SspCPI 29(SEQ ID NO: 22); SspCPI 33(SEQ ID NO: 23); SspCPI 23(SEQ ID NO: 24); and SsppCPro 59(SEQ ID NO:25) as well as other Streptomyces species serine proteases: WP _064069271(SEQ ID NO: 26); WP _043225562(SEQ ID NO: 27); WP _024756173(SEQ ID NO: 28); WP _030548298(SEQ ID NO: 29); WP _005320871(SEQ ID NO: 30); WP _055639793(SEQ ID NO: 31); WO 2015048332-44360(SEQ ID NO: 32); WO 2015048332-44127(SEQ ID NO: 33); WP _030313004(SEQ ID NO: 34); WP _030212164(SEQ ID NO: 35); WP _030749137(SEQ ID NO: 36); WP _031004112(SEQ ID NO: 37); and WP _026277977(SEQ ID NO:38) were aligned using the MUSCLE program from Geneius software (biomaterials Ltd.) (Robert C. Edgar. MUSCLE: multiple sequence alignment with high accuracy and high throughput [ MUSCLE: multiple sequence alignment with high precision and high throughput ], Nucl. acids Res. [ nucleic acid research ] (2004)32(5):1792 and 1797) using default parameters.

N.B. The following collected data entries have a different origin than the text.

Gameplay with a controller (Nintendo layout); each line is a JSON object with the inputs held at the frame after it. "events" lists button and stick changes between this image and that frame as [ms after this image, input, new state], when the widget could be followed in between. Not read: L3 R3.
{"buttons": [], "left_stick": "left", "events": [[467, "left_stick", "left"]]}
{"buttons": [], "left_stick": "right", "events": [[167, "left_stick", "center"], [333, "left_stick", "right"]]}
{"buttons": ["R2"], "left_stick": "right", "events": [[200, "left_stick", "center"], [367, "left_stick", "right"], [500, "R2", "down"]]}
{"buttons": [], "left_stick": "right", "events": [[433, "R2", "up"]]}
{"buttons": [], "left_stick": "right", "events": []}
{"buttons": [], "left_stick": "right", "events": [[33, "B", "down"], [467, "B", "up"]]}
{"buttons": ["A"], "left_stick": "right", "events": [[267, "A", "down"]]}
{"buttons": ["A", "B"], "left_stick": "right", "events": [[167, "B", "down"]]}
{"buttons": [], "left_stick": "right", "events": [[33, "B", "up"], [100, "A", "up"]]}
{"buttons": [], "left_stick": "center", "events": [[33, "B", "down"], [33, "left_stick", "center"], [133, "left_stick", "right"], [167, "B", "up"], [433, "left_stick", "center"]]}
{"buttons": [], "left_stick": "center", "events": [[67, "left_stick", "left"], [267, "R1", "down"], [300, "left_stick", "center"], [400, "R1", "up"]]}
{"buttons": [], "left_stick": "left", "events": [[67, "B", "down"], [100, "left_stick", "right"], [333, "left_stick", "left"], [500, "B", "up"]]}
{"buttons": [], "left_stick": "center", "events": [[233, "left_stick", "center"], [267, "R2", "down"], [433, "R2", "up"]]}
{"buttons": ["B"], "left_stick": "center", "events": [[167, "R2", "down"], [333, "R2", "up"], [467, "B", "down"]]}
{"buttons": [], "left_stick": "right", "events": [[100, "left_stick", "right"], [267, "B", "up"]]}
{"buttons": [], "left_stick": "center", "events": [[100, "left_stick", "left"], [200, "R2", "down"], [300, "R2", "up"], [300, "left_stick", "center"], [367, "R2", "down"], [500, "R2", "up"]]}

Multiple sequence alignments of the overlapping regions are shown in figure 11.

Example 13

Protein sequence analysis of the predicted catalytic domain of trypsin-type serine proteases of Streptomyces species

Query the patent databases against public and genomic (with search parameters set to default values), using the predicted catalytic domain sequences of SspPro 29(SEQ ID NO:18), SspPro 33(SEQ ID NO:19), SspPro 23(SEQ ID NO:20), and SspPro 59(SEQ ID NO:21), the relevant proteins were identified by BLAST search (Altschul et al, Nucleic Acids Res [ Nucleic Acids research ],25:3389-402,1997), and the subsets are shown in tables 10A and 10B, respectively (SspPro 29); tables 11A and 11B (SspPro 33); tables 12A and 12B (SspCPro 23); and tables 13A and 13B (SspCPI 59).

SspCPPro 29(SEQ ID NO: 18; aa 213-403 of SEQ ID NO: 3) was performed as described above; SspCPI 33(SEQ ID NO:19, aa204-394 of SEQ ID NO: 6); SspCPI 23(SEQ ID NO:20, aa201-391 of SEQ ID NO: 9); SspCPI 59(SEQ ID NO:21, aa 206 of SEQ ID NO: 12-); WP _064069271(SEQ ID NO:42, aa204 and 394 of SEQ ID NO: 26); WP _043225562(SEQ ID NO:43, aa204-394 of SEQ ID NO: 27); WP _024756173(SEQ ID NO:44, aa201-391 of SEQ ID NO: 28); WP _030548298(SEQ ID NO:45, aa 207 and 397 of SEQ ID NO: 29); WP _005320871(SEQ ID NO:46, aa204-394 of SEQ ID NO: 30); amino acid residue 138-328 of WP _029386953(SEQ ID NO: 47); WP _026277977(SEQ ID NO:48, aa 207 and 397 of SEQ ID NO: 38); amino acid residues 208-398 of WP _044383230(SEQ ID NO: 49); amino acid residue 193-383 of WP-069630550 (SEQ ID NO: 50); WP _055639793(SEQ ID NO:51, aa201-391 of SEQ ID NO: 31); amino acid residue 211-401 of WP _053699044(SEQ ID NO: 52); alignment of the predicted catalytic domain sequences of amino acid residues 205 and 395 of WP _031135572(SEQ ID NO:53) is shown in FIG. 12. The predicted catalytic domain consensus sequence from FIG. 12 is shown in SEQ ID NO 54. For positions in the consensus sequence, multiple amino acids are considered, which are depicted using the X ═ I or L and IUPAC codes: b ═ D or N.